--- Page-level text extractions ---
····················

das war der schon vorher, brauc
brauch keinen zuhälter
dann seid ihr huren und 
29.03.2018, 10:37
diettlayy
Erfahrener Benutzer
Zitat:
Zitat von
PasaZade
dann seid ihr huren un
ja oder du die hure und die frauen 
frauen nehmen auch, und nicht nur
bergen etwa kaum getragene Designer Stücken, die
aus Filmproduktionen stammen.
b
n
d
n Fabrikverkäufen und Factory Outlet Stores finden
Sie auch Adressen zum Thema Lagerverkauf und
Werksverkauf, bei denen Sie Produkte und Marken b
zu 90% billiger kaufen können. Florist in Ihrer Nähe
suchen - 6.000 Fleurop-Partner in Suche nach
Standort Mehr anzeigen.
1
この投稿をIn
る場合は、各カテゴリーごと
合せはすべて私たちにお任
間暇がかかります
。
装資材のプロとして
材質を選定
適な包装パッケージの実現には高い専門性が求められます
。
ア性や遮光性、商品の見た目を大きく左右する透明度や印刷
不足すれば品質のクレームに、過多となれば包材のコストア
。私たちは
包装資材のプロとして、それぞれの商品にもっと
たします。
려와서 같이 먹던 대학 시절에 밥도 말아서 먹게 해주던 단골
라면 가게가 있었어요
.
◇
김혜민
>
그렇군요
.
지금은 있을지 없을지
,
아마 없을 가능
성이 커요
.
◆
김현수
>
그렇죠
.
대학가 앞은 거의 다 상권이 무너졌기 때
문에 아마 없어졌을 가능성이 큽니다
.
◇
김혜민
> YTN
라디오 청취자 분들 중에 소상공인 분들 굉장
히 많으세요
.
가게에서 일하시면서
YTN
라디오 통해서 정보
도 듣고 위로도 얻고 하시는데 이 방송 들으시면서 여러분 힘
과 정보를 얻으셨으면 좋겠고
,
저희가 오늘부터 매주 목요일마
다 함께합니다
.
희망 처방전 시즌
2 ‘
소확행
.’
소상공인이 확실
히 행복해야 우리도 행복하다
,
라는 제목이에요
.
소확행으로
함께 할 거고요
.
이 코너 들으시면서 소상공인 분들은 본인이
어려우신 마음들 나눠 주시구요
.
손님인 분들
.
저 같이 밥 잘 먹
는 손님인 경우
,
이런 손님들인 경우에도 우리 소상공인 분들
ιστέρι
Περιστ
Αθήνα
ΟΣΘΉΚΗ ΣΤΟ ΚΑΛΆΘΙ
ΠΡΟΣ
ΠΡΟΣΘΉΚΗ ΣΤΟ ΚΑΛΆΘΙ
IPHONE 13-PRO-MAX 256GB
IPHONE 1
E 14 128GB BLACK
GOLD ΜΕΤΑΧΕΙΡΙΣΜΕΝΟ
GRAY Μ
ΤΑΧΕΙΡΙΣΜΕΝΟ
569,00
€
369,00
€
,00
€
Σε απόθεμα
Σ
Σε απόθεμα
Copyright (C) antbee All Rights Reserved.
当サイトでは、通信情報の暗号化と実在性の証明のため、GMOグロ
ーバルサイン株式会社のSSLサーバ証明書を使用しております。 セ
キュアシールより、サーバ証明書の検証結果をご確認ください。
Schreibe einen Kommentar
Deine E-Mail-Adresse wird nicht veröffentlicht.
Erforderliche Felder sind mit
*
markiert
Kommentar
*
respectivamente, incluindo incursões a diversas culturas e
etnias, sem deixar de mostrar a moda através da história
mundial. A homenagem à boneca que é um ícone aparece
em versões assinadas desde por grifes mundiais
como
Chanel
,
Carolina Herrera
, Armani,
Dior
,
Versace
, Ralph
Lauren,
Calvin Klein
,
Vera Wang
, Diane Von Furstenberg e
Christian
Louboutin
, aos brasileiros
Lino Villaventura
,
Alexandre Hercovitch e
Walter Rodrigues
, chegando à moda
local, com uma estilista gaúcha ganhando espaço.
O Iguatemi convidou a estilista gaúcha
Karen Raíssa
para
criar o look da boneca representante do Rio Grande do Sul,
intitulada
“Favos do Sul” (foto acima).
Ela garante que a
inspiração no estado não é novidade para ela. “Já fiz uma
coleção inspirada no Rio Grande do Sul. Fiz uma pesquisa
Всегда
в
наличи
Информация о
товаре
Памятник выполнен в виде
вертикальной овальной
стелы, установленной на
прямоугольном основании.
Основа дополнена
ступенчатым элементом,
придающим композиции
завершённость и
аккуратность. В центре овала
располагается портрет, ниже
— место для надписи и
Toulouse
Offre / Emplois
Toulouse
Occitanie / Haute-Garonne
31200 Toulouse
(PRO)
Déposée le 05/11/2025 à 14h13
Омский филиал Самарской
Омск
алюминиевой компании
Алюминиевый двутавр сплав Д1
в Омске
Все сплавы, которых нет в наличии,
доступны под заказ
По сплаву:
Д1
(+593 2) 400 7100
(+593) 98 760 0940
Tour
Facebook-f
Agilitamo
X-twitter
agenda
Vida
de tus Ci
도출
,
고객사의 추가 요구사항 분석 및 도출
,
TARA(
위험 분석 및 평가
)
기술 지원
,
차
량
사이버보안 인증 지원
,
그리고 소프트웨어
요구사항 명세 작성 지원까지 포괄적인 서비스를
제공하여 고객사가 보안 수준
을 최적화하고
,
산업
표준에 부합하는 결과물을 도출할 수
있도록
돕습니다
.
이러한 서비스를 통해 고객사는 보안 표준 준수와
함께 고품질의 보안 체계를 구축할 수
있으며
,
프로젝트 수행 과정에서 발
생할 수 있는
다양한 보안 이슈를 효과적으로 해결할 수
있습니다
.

····················

--- Work order ---
Could you transcribe, line for line and unchanged, the stretch from the start of the records through the line that contains "Werksverkauf, bei denen"?

--- Exercise output ---
das war der schon vorher, brauc
brauch keinen zuhälter
dann seid ihr huren und 
29.03.2018, 10:37
diettlayy
Erfahrener Benutzer
Zitat:
Zitat von
PasaZade
dann seid ihr huren un
ja oder du die hure und die frauen 
frauen nehmen auch, und nicht nur
bergen etwa kaum getragene Designer Stücken, die
aus Filmproduktionen stammen.
b
n
d
n Fabrikverkäufen und Factory Outlet Stores finden
Sie auch Adressen zum Thema Lagerverkauf und
Werksverkauf, bei denen Sie Produkte und Marken b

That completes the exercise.